Simulating Colliding Black Holes Using Falcon

Written by: Kelsey Swenson, IIDS Scientific Writing Intern

As two black holes orbit in space, they emit gravitational waves into the universe. These waves carry energy keeping the black holes apart. But as the waves get stronger, the black holes can spiral towards each other and merge into one giant black hole.

In nearby Hanford, Washington in 2015, the first ever gravitational wave was detected by humanity. A LIGO (laser interferometer gravitational wave observatory) detected the waves coming from a colliding pair of black holes 1.3 billion light years away. Indeed, LIGO has unveiled an aspect of the Universe that was previously unseen, and its discoveries resulted in the leaders of LIGO being awarded the 2017 Nobel Prize in Physics.

Zachariah Etienne, a computational astrophysicist and associate professor at the University of Idaho, simulates these colliding black holes using the Falcon supercomputer.
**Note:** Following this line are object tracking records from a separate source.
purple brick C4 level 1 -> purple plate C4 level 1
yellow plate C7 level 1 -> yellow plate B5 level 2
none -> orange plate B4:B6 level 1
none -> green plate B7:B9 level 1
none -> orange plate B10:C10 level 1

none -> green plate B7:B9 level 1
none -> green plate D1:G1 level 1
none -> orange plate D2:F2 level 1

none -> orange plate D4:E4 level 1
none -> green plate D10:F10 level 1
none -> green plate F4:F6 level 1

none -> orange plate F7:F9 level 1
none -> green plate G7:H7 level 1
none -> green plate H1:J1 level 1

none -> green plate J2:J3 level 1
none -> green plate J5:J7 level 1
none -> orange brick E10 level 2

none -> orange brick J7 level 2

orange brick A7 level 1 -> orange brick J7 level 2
These simulations provide the foundation for our understanding of the black holes and how they orbit.

“Gravitational waves from colliding black holes encode critically important information about the black holes, but extracting this information requires comparing the observed waves with millions of theoretical predictions,” he says. “These theoretical predictions are based on simulations of colliding black holes that solve the equations of Einsteinian gravity.”

Falcon provides a fast way for Etienne to perform trial simulations as he prepares the underlying software to release to the public to use on their computers.
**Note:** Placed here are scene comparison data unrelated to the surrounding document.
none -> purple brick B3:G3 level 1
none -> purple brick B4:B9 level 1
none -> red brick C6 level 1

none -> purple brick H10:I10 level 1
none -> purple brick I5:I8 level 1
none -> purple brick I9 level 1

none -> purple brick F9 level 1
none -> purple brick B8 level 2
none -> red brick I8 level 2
Etienne aims to enlist volunteers from around the world to participate in future colliding black hole simulations. To include volunteers, he is working on a project titled BlackHoles@Home that implements new techniques to perform these simulations on desktop computers.
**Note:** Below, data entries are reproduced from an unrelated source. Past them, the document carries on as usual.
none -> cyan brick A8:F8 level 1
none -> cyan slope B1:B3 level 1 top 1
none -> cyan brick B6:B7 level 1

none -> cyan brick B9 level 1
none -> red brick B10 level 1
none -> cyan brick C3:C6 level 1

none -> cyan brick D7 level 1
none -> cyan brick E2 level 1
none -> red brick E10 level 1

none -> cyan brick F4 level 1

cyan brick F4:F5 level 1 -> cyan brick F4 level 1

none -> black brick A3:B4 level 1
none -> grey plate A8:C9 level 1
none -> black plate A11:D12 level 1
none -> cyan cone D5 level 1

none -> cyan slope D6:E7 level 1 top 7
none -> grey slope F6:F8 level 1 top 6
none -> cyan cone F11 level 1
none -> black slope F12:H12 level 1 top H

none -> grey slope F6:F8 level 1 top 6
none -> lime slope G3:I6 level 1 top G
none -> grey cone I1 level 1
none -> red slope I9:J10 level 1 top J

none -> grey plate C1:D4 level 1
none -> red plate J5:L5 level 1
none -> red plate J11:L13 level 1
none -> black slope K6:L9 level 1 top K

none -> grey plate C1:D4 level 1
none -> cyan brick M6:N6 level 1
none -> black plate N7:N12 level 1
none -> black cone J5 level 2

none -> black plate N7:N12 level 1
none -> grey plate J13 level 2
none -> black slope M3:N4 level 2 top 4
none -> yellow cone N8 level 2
He hopes to gather a huge group of volunteers performing these simulations on their computers that will “help generate the largest and most accurate catalog of theoretical predictions for colliding black hole gravitational waves,” he says.

“The research is quite timely,” he says, “as the LIGO telescopes are about to come online again in the coming months with the greatest sensitivity ever, and future gravitational wave telescopes will only improve on the current state-of-the-art.”